EXTRACTED RECORDS:
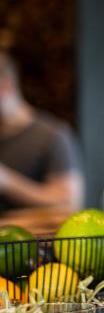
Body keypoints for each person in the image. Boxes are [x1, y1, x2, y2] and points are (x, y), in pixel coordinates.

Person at [0, 51, 84, 214]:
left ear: (6, 85)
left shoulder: (52, 136)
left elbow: (69, 203)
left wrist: (7, 182)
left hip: (32, 238)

WHAT IS EXPECTED: A word-for-word retyping of the material above is expected, without pictures.

ANSWER TO THE PROBLEM:
Body keypoints for each person in the image. Boxes are [x1, y1, x2, y2] and points are (x, y), in pixel coordinates.

Person at [0, 51, 84, 214]:
left ear: (6, 85)
left shoulder: (52, 136)
left elbow: (69, 203)
left wrist: (7, 182)
left hip: (32, 238)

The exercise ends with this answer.